6. Protéines : attention à la casse
En altitude, la synthèse diminue tandis que la destruction protéique augmente.
› Il y a un besoin accru de protéines : 1,5 à 2 g/kg/jour, surtout pour les sports à fort impact.
7. Le stress oxydatif, l’invité surprise de l’hypoxie
Moins d’oxygène disponible en altitude = production accrue de radicaux libres = plus de stress oxydatif. Rien de dramatique, mais si on ne compense pas, elles peuvent abîmer un peu plus les cellules que d’habitude.
› La parade ? Manger plus d’aliments riches en antioxydants : fruits, légumes, huile d’olive, noix… Bref, une alimentation inspirée du régime méditerranéen, version sportive. Un moyen de limiter les dégâts sans attendre une prise de sang pour savoir si les marqueurs sont élevés.
L’entraînement en altitude : une méthode miracle ? Pas tout à fait
Comme toute stratégie d’entraînement poussée, l’altitude comporte ses limites. Fatigue chronique, risque de désadaptation, surentraînement si l’intensité est mal calibrée. Certaines athlètes, comme la fondeuse suédoise Ebba Andersson, refusent même les stages en altitude, jugeant qu’ils perturbent trop leur équilibre physiologique.

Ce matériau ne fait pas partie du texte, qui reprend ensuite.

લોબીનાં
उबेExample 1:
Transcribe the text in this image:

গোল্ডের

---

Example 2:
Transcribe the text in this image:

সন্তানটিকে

Pour maximiser les bénéfices, les entraîneurs, eux, recommandent une progressivité stricte, un suivi nutritionnel adapté et un retour au calme après le stage. La fameuse phase de surcompensation – pendant laquelle les performances explosent – apparaît souvent 10 à 14 jours après la redescente.
Et pour les amateurs ?
Bonne nouvelle : il n’est pas nécessaire de viser les JO pour profiter d’une immersion en altitude. Dépaysement, amélioration du souffle, variété des terrains… Une semaine à 1 800 – 2 000 m peut suffire pour ressentir des sensations nouvelles et mieux préparer sa saison. Avec la même vigilance que les pros : hydratation, glucides, protéines, oméga-3, et des boissons d’effort et de récupération bien pensées.
* Source : “Living high-training low”: effect of moderate-altitude acclimatization with low-altitude training on performance.